Tuesday, June 26, 2012

Asperity, Austerity, and Control: Huxley, Orwell, and 1984

Neil Postman's Amusing Ourselves to Death begins with a TV-style teaser. He was invited to speak at the 1984 Frankfurt Book Fair, whose theme was Orwell's “1984.” He argued that Orwell had gotten it all wrong by predicting a small group seizing power and imposing its will on the rest in a conspiratorial replica of fascist/Stalinist methods. Instead, he argued that the real prophet had been Aldous Huxley, whose Brave New World had people sedating themselves into oblivion. That, he felt, was how the future had unfolded in the thirty-five years since 1984, and the drug, the Soma that the free world embraced in lieu of thought, was television. Neil Postman's book has a great many interesting observations and provocative statements, but his headline was as commercial and undeveloped as anything he would discuss in media.

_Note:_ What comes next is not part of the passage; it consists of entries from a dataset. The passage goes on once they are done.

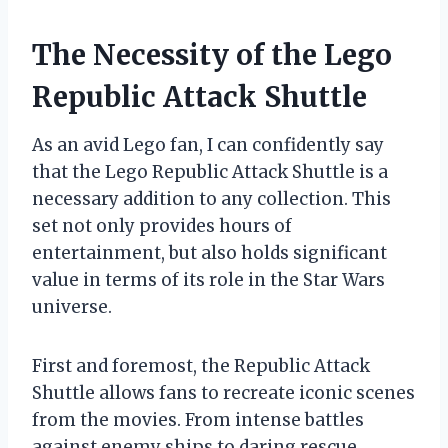
The Necessity of the Lego
Republic Attack Shuttle
As an avid Lego fan, I can confidently say
that the Lego Republic Attack Shuttle is a
necessary addition to any collection. This
set not only provides hours of
entertainment, but also holds significant
value in terms of its role in the Star Wars
universe.
First and foremost, the Republic Attack
Shuttle allows fans to recreate iconic scenes
from the movies. From intense battles
against enemy ships to daring rescue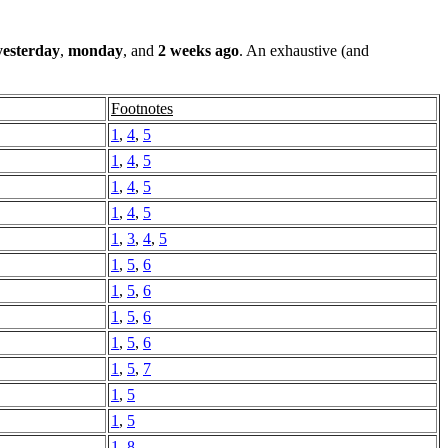
yesterday
,
monday
, and
2 weeks ago
. An exhaustive (and
Footnotes
1
,
4
,
5
1
,
4
,
5
1
,
4
,
5
1
,
4
,
5
1
,
3
,
4
,
5
1
,
5
,
6
1
,
5
,
6
1
,
5
,
6
1
,
5
,
6
1
,
5
,
7
1
,
5
1
,
5
1
,
8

Let us start with 1984 and dismiss some canards. First, the book was not a prophecy any more than Animal Farm was a story about animals. Reverse the last two numbers, and “1984” becomes “1948,” the time of Austerity. The BBC had already been nicknamed “Big Brother” by Eric Blair/George Orwell when he was working for it during the war, primarily for its paternal, familial comfort. Its cooperation with wartime intelligence and the government in general made Blair see its omnipresence in a dualistic light, as both friend and overseer. In other words, big brother BBC had become a necessary and willing daily adjunct for the people because of its news and entertainment, and then, later, as its ability to condense and control information had become clear (when things were not true until on the BBC), it had been co-opted by government. What Blair saw was the way that an accidentally and exigently, even demotically, assembled network could become indispensable and, once trusted, once indispensable, become an entertaining Pravda.

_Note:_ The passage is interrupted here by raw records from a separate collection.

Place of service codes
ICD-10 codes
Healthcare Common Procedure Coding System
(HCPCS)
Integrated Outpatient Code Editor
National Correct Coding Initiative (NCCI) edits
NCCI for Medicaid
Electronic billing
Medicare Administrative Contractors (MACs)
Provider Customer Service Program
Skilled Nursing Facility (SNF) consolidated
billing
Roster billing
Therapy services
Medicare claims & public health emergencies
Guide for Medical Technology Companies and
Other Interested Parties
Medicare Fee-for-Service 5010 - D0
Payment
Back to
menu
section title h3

Postman would argue that commercial television gets a pass into the home for entertainment and then, by its ability to trivialize, flatten, and control, and its desperation to entertain in order to keep its welcome, becomes a medium of denial and repression. In short, Postman's critique of television is the same as Orwell's “Big Brother,” except that Orwell seemingly never discussed the pleasures of Big Brother, and television in the United States was decentralized. These differences are somewhat illusory, however. The BBC war service had been put together from voices of opposition and ministry, with a tumult that ended up becoming Babel-like and then calmly paternal (or avuncular), while American broadcasting's putative competition maintained the tumult but competed away the innovations and experiments, resulting in a uniformly 'safe' product that Postman would regard as reductive.

What sets 1984 off from other dystopian works is its economic criticism and analysis. The characters in that world are always hungry, always looking for material goods. This is because their nation is always and eternally on a “war footing.” In the real world, Blair did not need to say that the government was always paying down debt before investing in growth. The difference between 1948 and 1984 was that one kept using the debt of the war to rationalize public harm, and the other merely literalized that into a perpetual war economy. This keeps Orwell's novel a generalized economic and political diagnosis rather than a satire.

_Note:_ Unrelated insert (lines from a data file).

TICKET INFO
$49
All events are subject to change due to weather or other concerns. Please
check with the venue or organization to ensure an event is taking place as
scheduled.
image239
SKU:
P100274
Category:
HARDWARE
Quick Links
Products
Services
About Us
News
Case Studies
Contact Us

In 1948, not only was there rubble in the streets, but the economy was shattered, and the nation was paying off all the generous lend-lease. Taxes were high, expenditures low, and the message on the BBC was that wartime food rationing would have to continue – that nylon, meat, steel, rubber, and all sorts of things would have to be carefully controlled for the common good. The wealthy, curiously, seemed to remain wealthy. (Orwell wrote in his war diary that rationing meant the selling of zoo animals, but, meanwhile, two thousand race horses were being kept just fine and eating as much per day as a division of men apiece.) Politicians, however, boasted of the progress they were making, whenever they sought re-election. Blair saw beneath this situation a possible reconfiguration of capitalism and state power. He saw how the authority of the state could use emergency to perpetuate control, how it could lavish money on militarism and starve the people, so long as there was always an existential threat. He saw a new fascism that had nothing to do with capitalism or socialism. Instead of “Hail, war!” his new group would say, “Hail war state, regardless.” He saw The Writings of Immanuel Goldstein.